Despite robust economic growth Egypt's house prices are falling. The probable reason is nervousness.
Under President El-Sisi, Egypt is a police state run by the army, with high levels of corruption, so there are people who want to move money abroad. And for the past two years it has been possible to freely move money out of Egypt, which reduces the attractions of local real estate as an inflation hedge. On the other hand, tourism is booming again, the currency is free-floating, the economy is recovering, and Egyptian real estate is cheap. So the likely outlook is medium-term falls, but longer-term recovery.
The nationwide real estate price index fell by 11.7% during the year to Q1 2019, in contrast with the y-o-y growth of 18.2% seen in the same period last year, according to Egypt's leading real estate portal Aqarmap. When adjusted for inflation, the decline almost doubled to 22.6%. Egypt's high inflation rate is the reason for the huge gap between the nominal and the real price changes.

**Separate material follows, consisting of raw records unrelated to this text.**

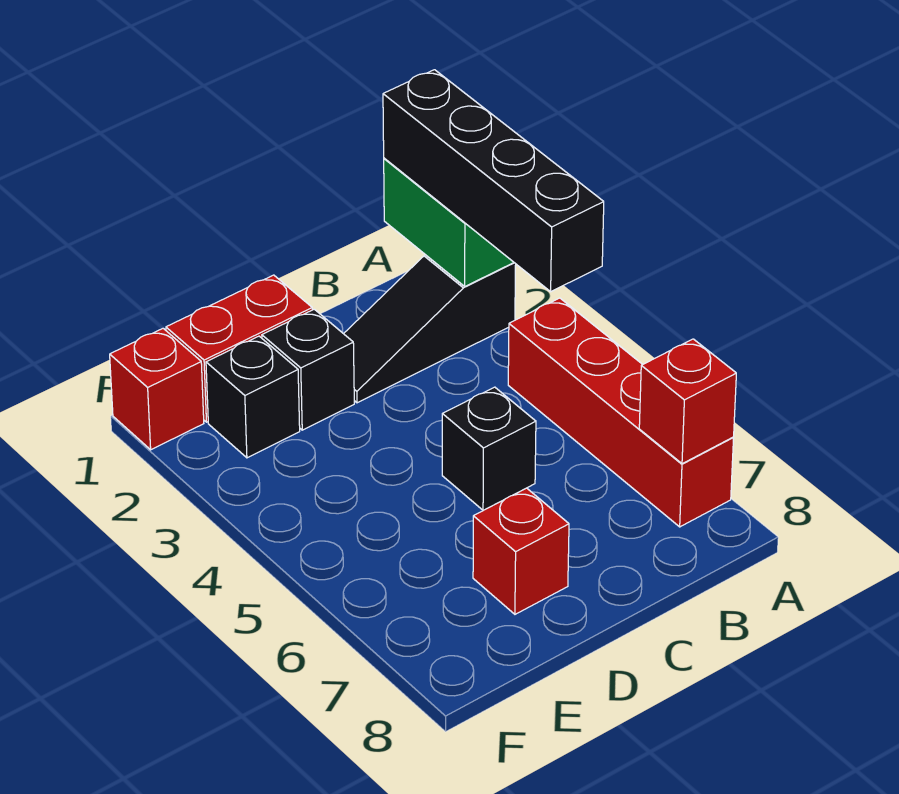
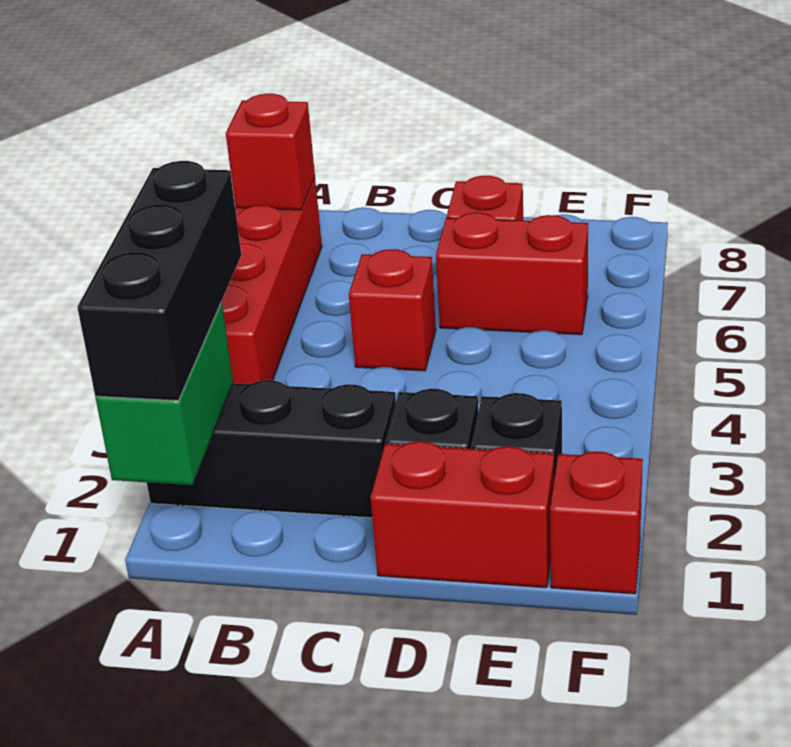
black 1x4 brick [383,70,604,291] -> black 1x3 brick [77,161,241,401]
black 1x3 slope [344,255,516,403] -> black 1x3 brick [147,380,396,518]
black 1x1 brick [442,387,536,510] -> red 1x1 brick [349,249,436,371]
none -> red 1x2 brick [436,213,588,335]

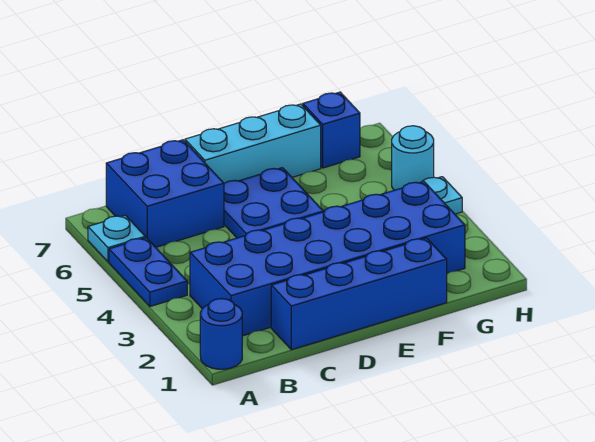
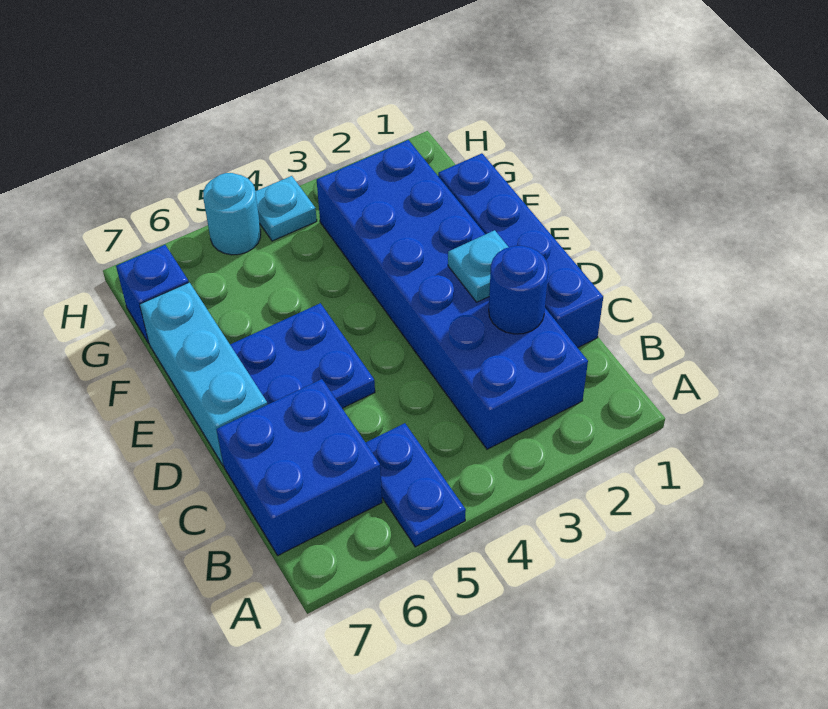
blue 1x1 round brick [200,299,242,369] -> blue 1x1 round brick moved to [489,246,548,334]
blue 1x2 plate [109,238,187,306] -> blue 1x2 plate turned to [366,423,466,547]
cyan 1x1 plate [88,215,145,262] -> cyan 1x1 plate moved to [448,230,508,302]

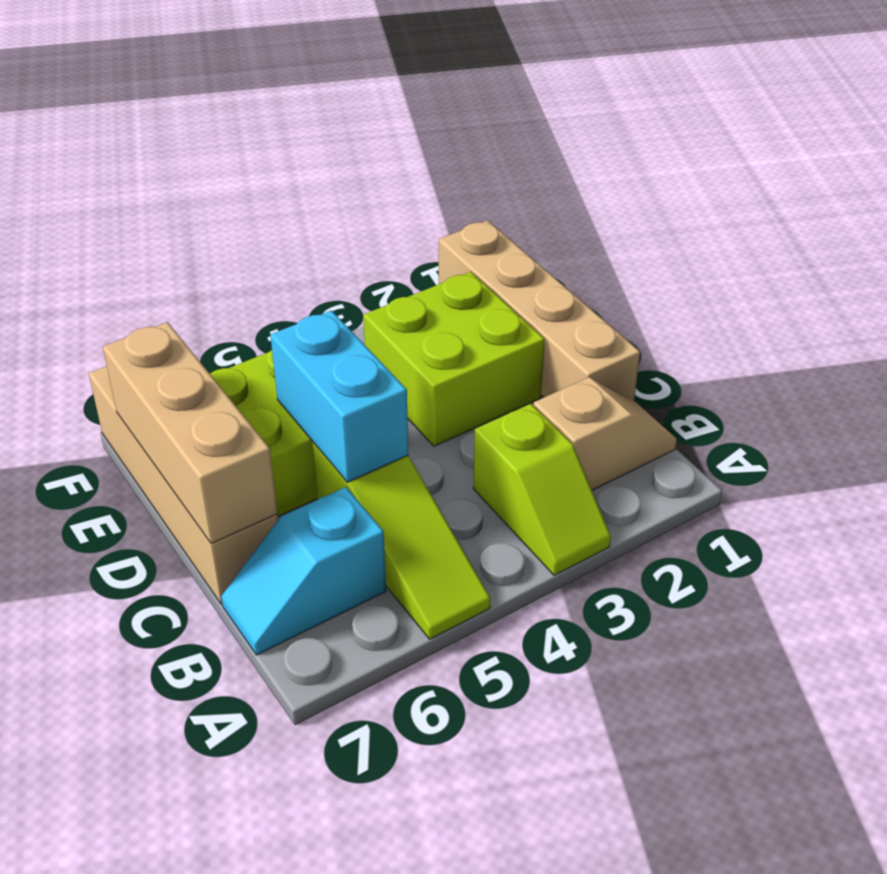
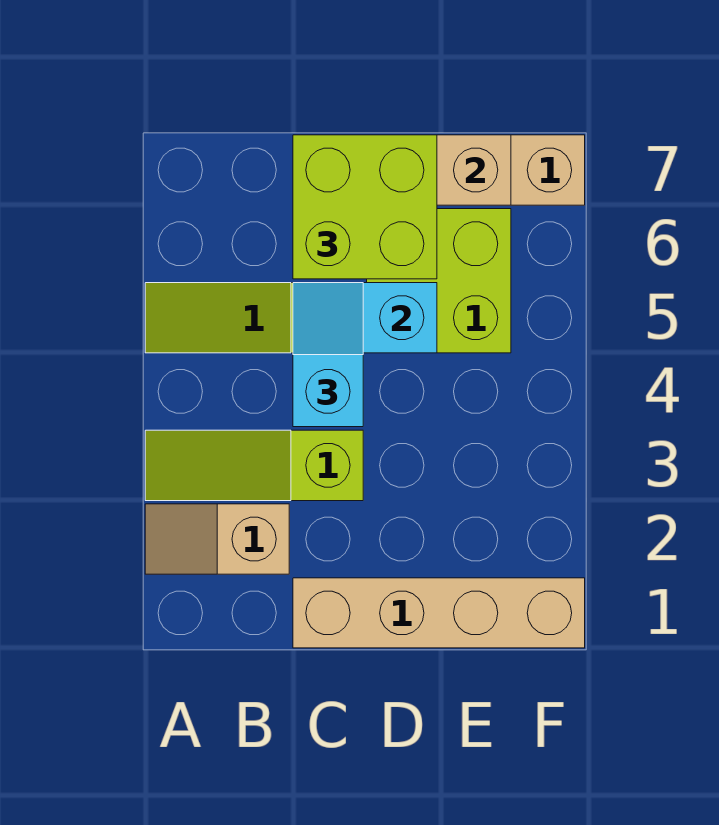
lime 1x2 slope [473,404,611,575] -> lime 1x3 slope [145,430,363,501]
tan 1x2 slope [533,377,677,490] -> tan 1x2 slope turned to [145,504,289,574]
cyan 1x2 slope [221,487,386,655] -> cyan 1x2 slope moved to [293,283,363,427]
lime 2x2 brick [363,272,545,446] -> lime 2x2 brick moved to [293,135,437,279]

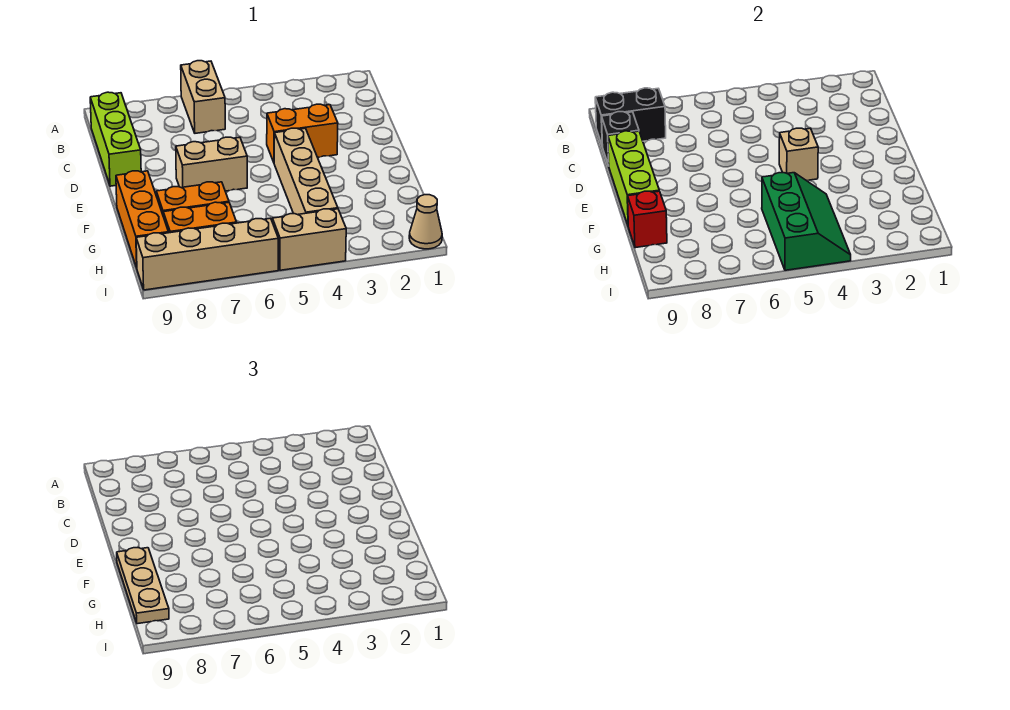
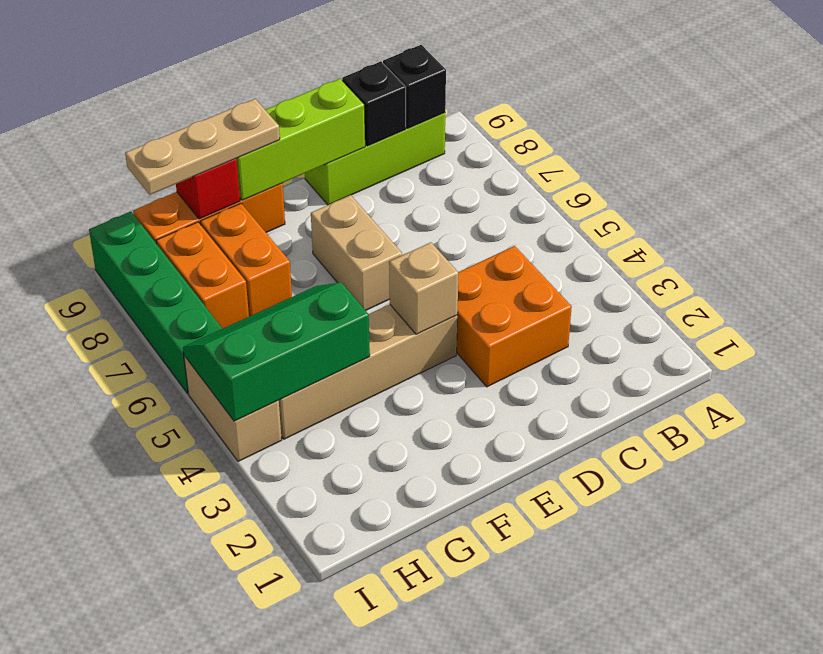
tan 1x2 brick [181,61,225,133] -> none
black 1x2 brick [595,88,666,147] -> black 1x1 brick [383,45,446,128]
orange 1x2 brick [267,104,338,162] -> orange 2x2 brick [457,246,572,387]
green 2x3 slope [762,173,851,270] -> green 2x3 slope turned to [183,282,370,421]
tan 1x1 cone [409,195,442,249] -> none
tan 1x4 brick [136,218,278,290] -> green 1x4 brick [89,212,223,393]

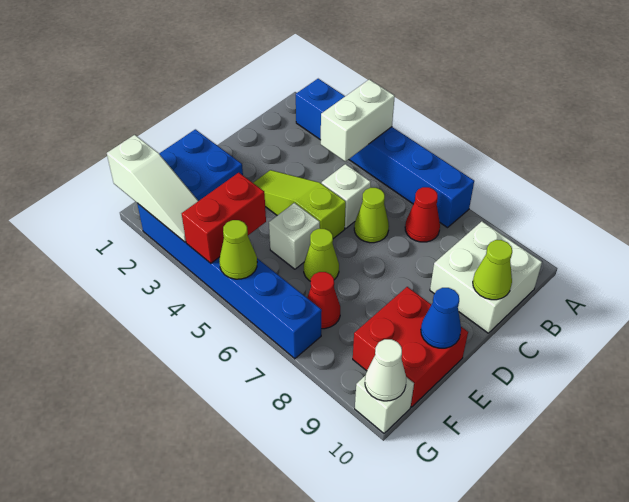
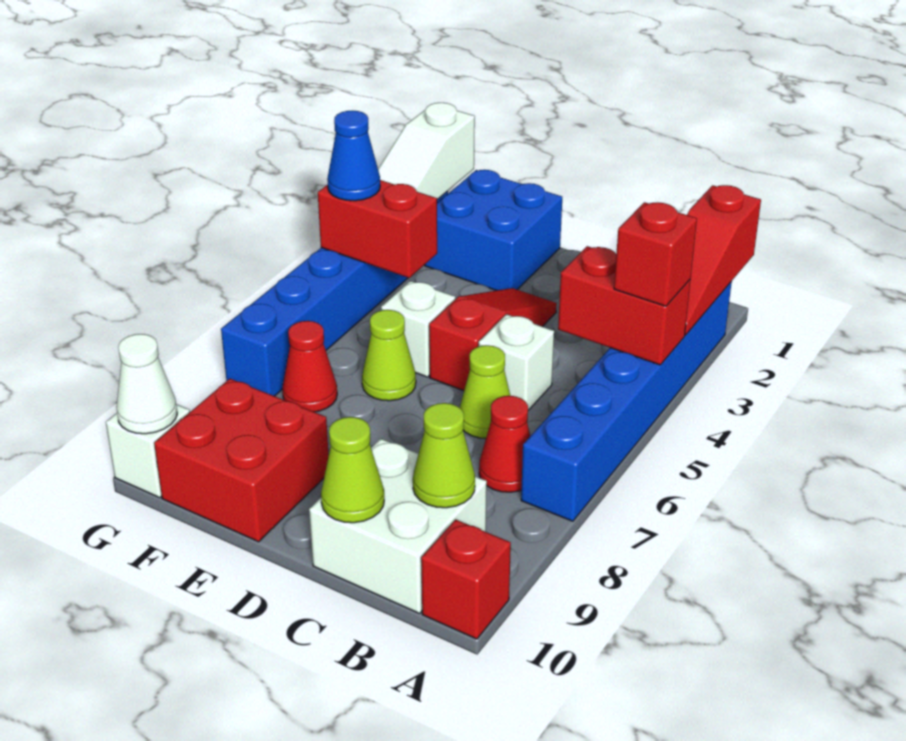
none -> red 1x3 slope [685,185,761,335]
white 1x2 brick [321,79,395,162] -> red 1x2 brick [558,246,690,365]
none -> red 1x1 brick [614,202,697,306]
none -> red 1x1 brick [421,520,511,639]
lime 1x3 slope [253,170,346,239] -> red 1x3 slope [429,288,557,391]
blue 1x1 cone [421,288,461,348] -> blue 1x1 cone moved to [327,111,380,201]
lime 1x1 cone [219,220,257,279] -> lime 1x1 cone moved to [413,403,475,508]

Five years after President El-Sisi assumed power, much has changed in Egypt. While formally a democracy, Egypt now has a tightly controlled press and media, and many political prisoners. On the economic front, in November 2016 Egypt floated the Egyptian pound (EGP), causing a dramatic depreciation against major currencies.
Foreigners can buy property in Egypt, under Law No 230 of 1996. However, foreigners cannot buy more than two pieces of real-estate, which cannot exceed 4,000 square metres (sq. m.), and their purpose must be for a family member to live in the property. If registered, the property cannot be sold or rented for five years.